DFSP is typically first noticed as a small, firm patch of skin with a diameter of one to five centimeters. Sometimes, the skin is flat or recessed and can take on a variety of hues, including purple or red. DFSP tumors grow slowly over months and years, and can turn into a raised nodule, which could lead to it being interpreted as a more benign skin condition.
As mentioned, DFSP is rare, usually diagnosed in about 1000 adults ages 20 to 50 each year (although DFSP can affect people of all ages). Black patients are affected twice as often as white patients.
Signs and Symptoms of DFSP
It is unknown what causes this particular type of skin cancer. However, a postoperative scar or a scar from a burn can increase the risk for DFSP. In addition, women and blacks are more likely to develop DFSP.
Typically the first sign of DFSP that people notice is a flat or slightly raised patch of skin, which feels rubbery or hard to the touch. This patch of skin can look like a scar or wrinkle and could be violet, red-brown or colorless. Sometimes, DFSP is recessed rather than raised.
As DFSP develops, a violet, red-brown or colorless tumor will appear. Sometimes multiple tumors appear. It a tumor has appeared, then DFSP is growing more quickly and the tumors can crack open, bleed and become painful. This only happens in about fifteen percent of cases, though.

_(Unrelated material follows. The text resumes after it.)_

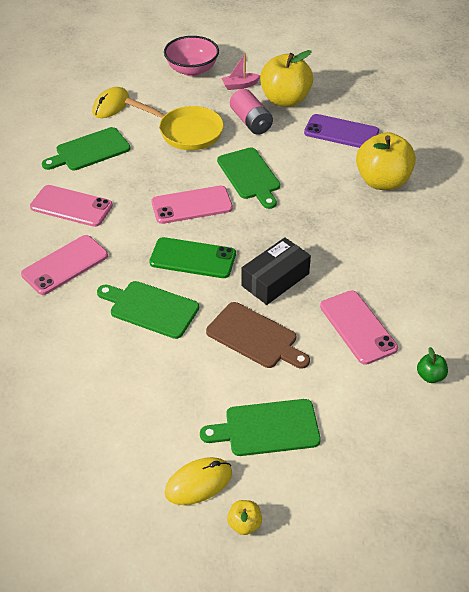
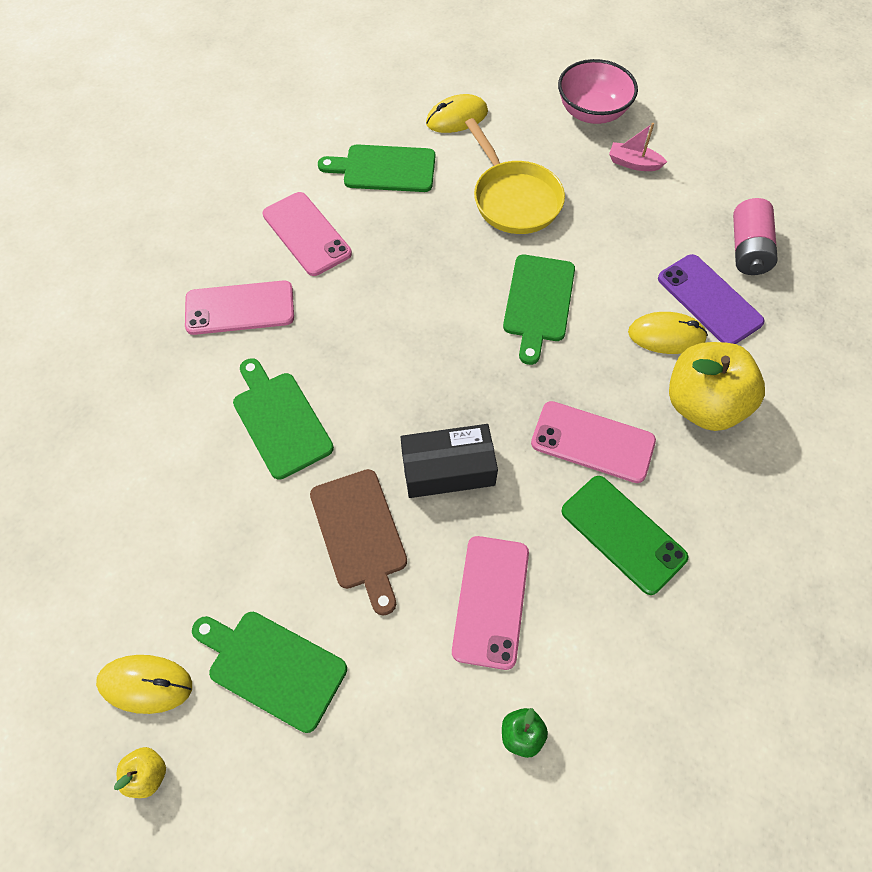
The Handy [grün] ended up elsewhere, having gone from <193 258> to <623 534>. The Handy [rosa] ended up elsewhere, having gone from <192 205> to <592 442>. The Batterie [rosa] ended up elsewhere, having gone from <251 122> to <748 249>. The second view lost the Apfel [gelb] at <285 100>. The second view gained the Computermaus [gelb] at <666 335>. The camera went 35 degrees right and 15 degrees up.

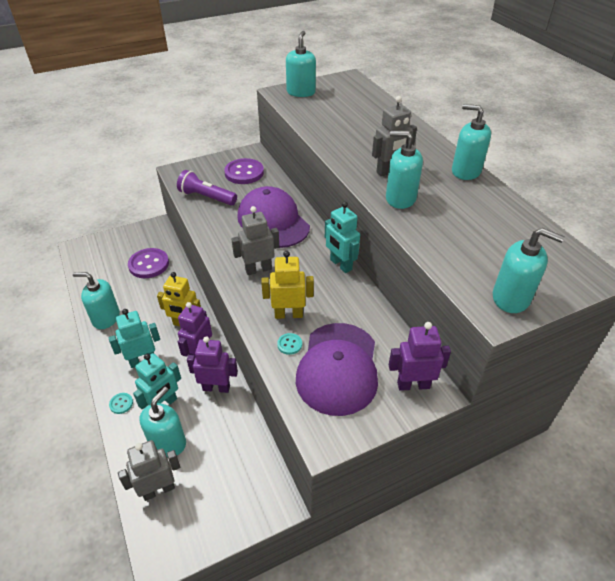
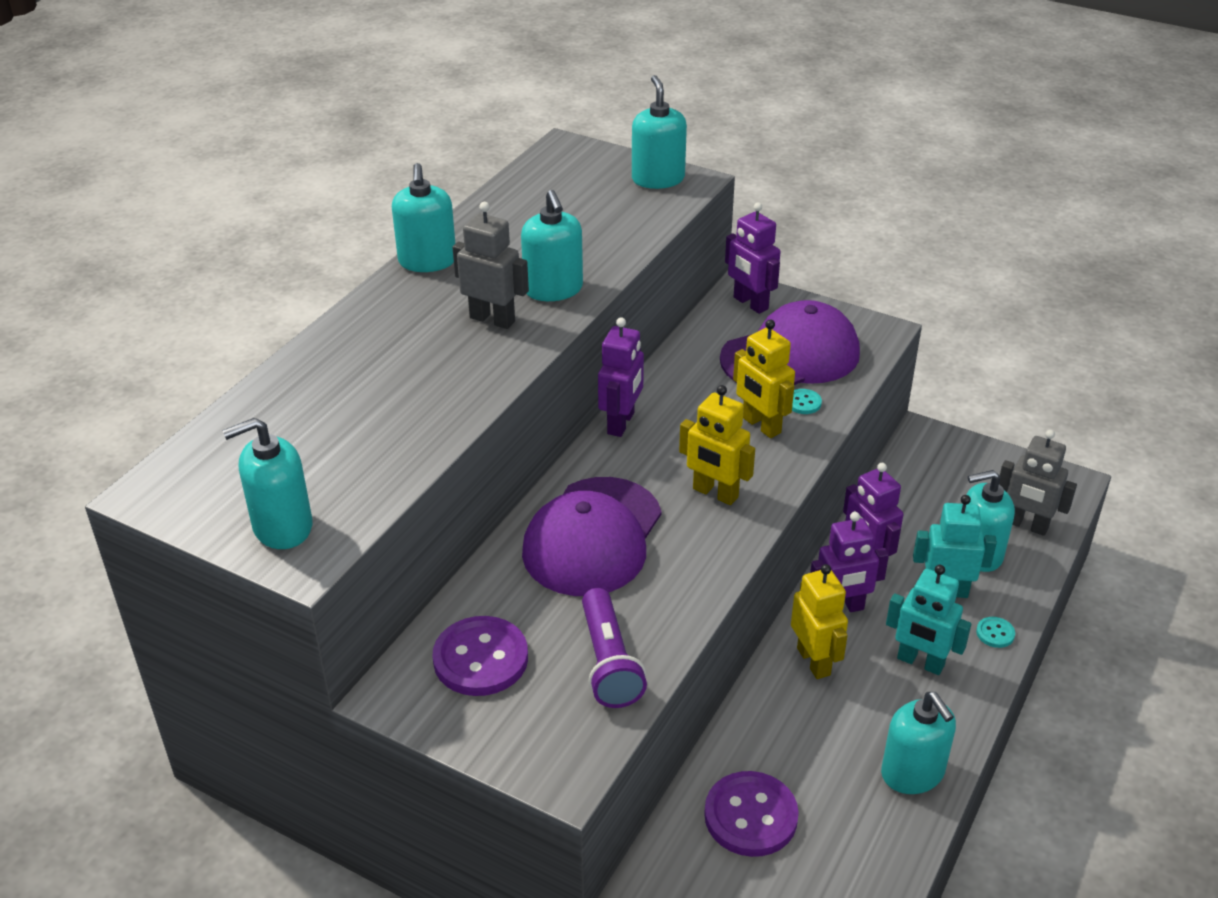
What was the Roboter [grau] at <258 269> turned into the Roboter [gelb] at <715 493>. What was the Roboter [türkis] at <340 265> turned into the Roboter [lila] at <621 423>. The camera went 125 degrees left and 5 degrees down.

You should see a dermatologist if the growth does not go away within two weeks, a scar changes or anything on your skin is growing or changing quickly.
Treatment of DFSP
Dermatologists typically use Mohs micrographic surgery, which removes one layer of skin at a time. Each layer of skin is examined under a microscope for cancer cells, and the layers are continuously removed until no more cancer cells are found. With larger tumors, excision is the preferred method. Here, the DFSP is removed as well as a portion of normal skin, in order to prevent local recurrence.